(Beginning of Dataset excerpts)

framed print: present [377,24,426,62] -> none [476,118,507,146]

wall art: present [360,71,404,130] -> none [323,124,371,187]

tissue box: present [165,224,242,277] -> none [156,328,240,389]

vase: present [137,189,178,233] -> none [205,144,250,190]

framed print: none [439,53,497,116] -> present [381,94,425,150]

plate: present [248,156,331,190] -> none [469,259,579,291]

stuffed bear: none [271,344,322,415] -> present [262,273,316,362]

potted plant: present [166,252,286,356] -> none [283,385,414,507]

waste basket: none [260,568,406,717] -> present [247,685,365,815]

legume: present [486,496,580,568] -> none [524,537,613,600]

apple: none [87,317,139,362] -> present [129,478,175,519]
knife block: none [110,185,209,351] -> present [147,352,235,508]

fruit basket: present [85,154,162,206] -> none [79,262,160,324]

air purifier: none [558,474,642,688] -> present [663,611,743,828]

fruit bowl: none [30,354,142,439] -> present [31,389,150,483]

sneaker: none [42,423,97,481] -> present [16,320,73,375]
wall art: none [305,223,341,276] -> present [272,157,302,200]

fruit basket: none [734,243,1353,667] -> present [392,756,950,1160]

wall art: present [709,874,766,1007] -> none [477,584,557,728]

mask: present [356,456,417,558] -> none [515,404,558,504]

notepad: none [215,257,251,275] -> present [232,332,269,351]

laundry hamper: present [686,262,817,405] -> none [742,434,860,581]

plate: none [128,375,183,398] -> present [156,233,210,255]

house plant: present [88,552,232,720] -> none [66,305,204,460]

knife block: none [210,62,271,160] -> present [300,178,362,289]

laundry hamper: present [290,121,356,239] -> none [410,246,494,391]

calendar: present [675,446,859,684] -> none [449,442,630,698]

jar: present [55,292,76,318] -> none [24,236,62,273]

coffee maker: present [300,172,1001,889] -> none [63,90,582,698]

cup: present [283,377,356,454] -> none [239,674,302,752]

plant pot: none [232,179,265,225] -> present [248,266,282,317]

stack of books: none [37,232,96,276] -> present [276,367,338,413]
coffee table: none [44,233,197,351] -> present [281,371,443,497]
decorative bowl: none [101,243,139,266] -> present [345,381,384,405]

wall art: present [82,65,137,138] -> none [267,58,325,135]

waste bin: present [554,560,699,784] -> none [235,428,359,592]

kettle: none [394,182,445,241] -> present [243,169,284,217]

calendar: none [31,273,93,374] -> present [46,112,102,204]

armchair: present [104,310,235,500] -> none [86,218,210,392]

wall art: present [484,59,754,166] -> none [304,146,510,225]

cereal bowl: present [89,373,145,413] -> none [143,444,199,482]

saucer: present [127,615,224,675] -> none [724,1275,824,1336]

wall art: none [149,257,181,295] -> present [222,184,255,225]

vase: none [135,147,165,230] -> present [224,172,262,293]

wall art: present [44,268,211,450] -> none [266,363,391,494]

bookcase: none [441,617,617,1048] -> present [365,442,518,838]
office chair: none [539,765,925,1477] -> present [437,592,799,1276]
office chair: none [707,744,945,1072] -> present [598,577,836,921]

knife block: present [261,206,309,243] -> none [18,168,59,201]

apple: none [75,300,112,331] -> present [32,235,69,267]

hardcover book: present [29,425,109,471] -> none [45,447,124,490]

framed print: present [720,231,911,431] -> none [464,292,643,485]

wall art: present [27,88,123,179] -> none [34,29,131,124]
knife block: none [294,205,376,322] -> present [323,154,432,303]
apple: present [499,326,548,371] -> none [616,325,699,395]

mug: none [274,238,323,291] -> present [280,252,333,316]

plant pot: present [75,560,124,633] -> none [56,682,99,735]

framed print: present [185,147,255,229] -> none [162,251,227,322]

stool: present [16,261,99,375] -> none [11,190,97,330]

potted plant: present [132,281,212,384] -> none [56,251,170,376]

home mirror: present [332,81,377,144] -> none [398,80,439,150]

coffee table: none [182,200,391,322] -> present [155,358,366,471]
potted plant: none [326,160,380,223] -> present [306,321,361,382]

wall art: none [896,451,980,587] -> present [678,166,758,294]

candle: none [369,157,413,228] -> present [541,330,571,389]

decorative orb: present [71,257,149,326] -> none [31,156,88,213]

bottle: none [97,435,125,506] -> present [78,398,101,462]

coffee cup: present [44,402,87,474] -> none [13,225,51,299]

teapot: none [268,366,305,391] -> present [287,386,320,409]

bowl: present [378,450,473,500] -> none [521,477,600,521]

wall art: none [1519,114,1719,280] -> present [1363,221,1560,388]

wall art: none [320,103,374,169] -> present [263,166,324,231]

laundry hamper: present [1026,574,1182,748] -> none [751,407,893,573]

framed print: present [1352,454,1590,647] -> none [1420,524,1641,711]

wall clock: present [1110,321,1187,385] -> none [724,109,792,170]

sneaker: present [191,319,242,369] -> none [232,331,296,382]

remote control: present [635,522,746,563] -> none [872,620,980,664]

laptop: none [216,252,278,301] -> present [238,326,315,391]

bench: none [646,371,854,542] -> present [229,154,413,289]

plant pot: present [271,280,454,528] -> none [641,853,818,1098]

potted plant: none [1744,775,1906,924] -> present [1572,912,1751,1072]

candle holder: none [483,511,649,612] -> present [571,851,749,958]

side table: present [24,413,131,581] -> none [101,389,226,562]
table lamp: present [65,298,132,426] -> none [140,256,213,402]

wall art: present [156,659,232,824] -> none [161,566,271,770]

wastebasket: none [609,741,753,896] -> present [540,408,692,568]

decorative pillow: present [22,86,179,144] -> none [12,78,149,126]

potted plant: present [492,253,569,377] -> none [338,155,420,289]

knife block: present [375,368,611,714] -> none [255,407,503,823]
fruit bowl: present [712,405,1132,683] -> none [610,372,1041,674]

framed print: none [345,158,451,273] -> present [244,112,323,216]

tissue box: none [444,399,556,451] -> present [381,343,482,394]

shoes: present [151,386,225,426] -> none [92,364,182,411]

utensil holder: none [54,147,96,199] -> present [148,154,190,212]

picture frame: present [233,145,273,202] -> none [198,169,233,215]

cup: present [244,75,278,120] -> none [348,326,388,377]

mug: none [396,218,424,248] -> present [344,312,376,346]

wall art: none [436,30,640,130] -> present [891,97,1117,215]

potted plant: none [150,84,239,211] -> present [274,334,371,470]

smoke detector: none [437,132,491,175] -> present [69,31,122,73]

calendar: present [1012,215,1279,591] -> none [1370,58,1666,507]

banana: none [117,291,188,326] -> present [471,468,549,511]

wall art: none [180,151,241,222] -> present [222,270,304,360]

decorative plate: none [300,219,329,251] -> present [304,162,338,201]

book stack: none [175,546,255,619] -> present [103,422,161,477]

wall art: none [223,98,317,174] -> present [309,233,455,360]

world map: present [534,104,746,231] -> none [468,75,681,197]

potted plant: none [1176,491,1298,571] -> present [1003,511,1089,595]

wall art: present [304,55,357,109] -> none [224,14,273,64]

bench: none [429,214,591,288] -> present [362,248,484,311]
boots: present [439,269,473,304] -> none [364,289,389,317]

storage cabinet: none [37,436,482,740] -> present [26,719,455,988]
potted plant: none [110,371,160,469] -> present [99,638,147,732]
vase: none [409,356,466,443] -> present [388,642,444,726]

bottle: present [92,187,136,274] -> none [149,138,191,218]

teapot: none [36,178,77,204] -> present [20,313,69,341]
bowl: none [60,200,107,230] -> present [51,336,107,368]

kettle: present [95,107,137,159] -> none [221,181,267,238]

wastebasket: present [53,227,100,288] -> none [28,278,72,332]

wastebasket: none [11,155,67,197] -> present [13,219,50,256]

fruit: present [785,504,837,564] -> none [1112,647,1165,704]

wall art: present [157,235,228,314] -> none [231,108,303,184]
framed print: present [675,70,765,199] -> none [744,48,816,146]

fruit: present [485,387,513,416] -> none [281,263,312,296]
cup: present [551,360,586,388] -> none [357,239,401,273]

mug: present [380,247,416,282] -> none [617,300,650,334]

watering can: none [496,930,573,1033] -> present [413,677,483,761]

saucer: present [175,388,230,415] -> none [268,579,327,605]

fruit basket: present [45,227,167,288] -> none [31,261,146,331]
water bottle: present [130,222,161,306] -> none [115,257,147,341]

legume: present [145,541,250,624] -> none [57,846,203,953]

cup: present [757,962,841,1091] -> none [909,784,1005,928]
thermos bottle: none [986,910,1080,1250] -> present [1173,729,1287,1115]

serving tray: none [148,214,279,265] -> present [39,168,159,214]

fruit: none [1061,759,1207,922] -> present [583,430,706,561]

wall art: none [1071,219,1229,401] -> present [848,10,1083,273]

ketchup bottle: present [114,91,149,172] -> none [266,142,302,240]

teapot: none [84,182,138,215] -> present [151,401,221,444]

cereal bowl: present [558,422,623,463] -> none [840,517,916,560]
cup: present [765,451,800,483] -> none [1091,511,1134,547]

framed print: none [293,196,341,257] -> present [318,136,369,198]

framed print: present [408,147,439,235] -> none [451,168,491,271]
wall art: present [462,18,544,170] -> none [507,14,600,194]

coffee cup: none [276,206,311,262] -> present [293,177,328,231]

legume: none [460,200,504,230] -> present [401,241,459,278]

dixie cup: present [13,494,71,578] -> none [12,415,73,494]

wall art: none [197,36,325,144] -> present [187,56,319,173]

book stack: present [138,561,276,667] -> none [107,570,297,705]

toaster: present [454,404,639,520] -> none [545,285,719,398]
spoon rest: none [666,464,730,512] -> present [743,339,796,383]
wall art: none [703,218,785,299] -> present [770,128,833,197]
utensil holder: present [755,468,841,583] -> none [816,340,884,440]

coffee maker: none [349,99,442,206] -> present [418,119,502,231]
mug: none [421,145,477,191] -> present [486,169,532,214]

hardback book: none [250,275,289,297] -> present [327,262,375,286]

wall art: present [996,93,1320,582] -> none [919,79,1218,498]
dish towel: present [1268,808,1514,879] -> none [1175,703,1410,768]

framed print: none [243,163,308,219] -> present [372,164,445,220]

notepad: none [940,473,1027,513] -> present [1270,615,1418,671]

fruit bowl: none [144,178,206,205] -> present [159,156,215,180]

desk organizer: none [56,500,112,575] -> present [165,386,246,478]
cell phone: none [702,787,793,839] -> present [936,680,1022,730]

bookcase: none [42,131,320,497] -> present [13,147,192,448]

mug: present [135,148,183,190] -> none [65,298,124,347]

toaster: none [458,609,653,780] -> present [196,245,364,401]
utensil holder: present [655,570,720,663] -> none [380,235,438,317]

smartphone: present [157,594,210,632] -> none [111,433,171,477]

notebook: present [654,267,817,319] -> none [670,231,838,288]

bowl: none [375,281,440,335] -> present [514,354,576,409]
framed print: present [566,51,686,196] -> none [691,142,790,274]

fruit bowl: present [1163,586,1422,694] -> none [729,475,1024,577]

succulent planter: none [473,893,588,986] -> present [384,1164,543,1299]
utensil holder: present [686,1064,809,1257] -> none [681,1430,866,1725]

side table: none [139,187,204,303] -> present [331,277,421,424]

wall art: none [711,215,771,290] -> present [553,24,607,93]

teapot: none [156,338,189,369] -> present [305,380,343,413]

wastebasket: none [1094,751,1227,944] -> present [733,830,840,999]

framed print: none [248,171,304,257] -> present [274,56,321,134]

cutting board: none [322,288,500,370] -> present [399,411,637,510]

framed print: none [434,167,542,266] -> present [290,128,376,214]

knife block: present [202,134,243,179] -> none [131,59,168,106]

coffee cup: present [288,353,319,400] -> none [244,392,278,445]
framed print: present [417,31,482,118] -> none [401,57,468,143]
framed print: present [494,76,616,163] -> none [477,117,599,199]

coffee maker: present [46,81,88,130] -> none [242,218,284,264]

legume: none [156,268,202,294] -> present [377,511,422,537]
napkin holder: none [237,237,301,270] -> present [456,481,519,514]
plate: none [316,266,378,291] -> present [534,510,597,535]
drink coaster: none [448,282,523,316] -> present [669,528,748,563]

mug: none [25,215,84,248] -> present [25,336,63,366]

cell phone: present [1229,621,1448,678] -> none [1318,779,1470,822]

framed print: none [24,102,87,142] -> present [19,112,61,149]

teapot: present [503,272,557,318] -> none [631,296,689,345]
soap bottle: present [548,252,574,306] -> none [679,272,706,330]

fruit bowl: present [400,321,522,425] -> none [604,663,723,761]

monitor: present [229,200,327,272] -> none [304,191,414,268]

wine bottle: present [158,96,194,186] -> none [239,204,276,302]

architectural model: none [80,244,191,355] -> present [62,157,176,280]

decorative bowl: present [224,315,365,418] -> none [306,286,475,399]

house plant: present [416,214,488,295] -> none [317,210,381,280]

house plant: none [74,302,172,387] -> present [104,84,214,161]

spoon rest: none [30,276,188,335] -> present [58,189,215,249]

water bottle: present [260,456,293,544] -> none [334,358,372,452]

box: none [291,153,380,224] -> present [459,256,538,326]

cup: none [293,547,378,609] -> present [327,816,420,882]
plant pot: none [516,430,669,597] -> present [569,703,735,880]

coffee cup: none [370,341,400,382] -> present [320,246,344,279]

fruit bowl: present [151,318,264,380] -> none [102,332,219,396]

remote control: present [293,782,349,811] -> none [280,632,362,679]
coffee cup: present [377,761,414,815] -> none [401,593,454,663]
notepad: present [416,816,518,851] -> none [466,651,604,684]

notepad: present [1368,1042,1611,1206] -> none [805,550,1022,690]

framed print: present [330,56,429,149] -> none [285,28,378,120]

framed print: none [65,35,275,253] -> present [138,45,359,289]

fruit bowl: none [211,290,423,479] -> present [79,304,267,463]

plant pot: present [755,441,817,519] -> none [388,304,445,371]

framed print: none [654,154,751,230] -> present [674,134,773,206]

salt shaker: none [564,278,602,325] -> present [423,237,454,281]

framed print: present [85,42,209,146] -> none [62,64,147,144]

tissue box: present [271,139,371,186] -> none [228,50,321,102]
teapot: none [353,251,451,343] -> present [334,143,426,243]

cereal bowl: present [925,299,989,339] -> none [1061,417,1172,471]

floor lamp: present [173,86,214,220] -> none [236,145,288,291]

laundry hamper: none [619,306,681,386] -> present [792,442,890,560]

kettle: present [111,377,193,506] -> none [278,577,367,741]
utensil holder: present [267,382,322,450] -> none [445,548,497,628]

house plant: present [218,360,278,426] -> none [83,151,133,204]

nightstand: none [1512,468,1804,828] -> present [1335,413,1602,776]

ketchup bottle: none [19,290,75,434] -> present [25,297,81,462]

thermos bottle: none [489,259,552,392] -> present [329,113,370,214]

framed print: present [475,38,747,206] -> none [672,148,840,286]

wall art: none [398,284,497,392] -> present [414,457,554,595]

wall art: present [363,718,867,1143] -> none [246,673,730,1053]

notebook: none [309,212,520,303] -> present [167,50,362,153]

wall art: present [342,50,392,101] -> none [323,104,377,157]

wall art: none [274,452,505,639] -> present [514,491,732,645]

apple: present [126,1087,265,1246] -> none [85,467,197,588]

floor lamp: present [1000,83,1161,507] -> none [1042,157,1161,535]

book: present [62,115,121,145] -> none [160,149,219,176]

(End of Dataset excerpts)

■ Exercise
What you return must be the lines above that run from the line with "bottle: none [97,435,125,506]" to the line with "wall art: none [436,30,640,130]", inclusive, each copied exactly.

■ Exercise result
bottle: none [97,435,125,506] -> present [78,398,101,462]

coffee cup: present [44,402,87,474] -> none [13,225,51,299]

teapot: none [268,366,305,391] -> present [287,386,320,409]

bowl: present [378,450,473,500] -> none [521,477,600,521]

wall art: none [1519,114,1719,280] -> present [1363,221,1560,388]

wall art: none [320,103,374,169] -> present [263,166,324,231]

laundry hamper: present [1026,574,1182,748] -> none [751,407,893,573]

framed print: present [1352,454,1590,647] -> none [1420,524,1641,711]

wall clock: present [1110,321,1187,385] -> none [724,109,792,170]

sneaker: present [191,319,242,369] -> none [232,331,296,382]

remote control: present [635,522,746,563] -> none [872,620,980,664]

laptop: none [216,252,278,301] -> present [238,326,315,391]

bench: none [646,371,854,542] -> present [229,154,413,289]

plant pot: present [271,280,454,528] -> none [641,853,818,1098]

potted plant: none [1744,775,1906,924] -> present [1572,912,1751,1072]

candle holder: none [483,511,649,612] -> present [571,851,749,958]

side table: present [24,413,131,581] -> none [101,389,226,562]
table lamp: present [65,298,132,426] -> none [140,256,213,402]

wall art: present [156,659,232,824] -> none [161,566,271,770]

wastebasket: none [609,741,753,896] -> present [540,408,692,568]

decorative pillow: present [22,86,179,144] -> none [12,78,149,126]

potted plant: present [492,253,569,377] -> none [338,155,420,289]

knife block: present [375,368,611,714] -> none [255,407,503,823]
fruit bowl: present [712,405,1132,683] -> none [610,372,1041,674]

framed print: none [345,158,451,273] -> present [244,112,323,216]

tissue box: none [444,399,556,451] -> present [381,343,482,394]

shoes: present [151,386,225,426] -> none [92,364,182,411]

utensil holder: none [54,147,96,199] -> present [148,154,190,212]

picture frame: present [233,145,273,202] -> none [198,169,233,215]

cup: present [244,75,278,120] -> none [348,326,388,377]

mug: none [396,218,424,248] -> present [344,312,376,346]

wall art: none [436,30,640,130] -> present [891,97,1117,215]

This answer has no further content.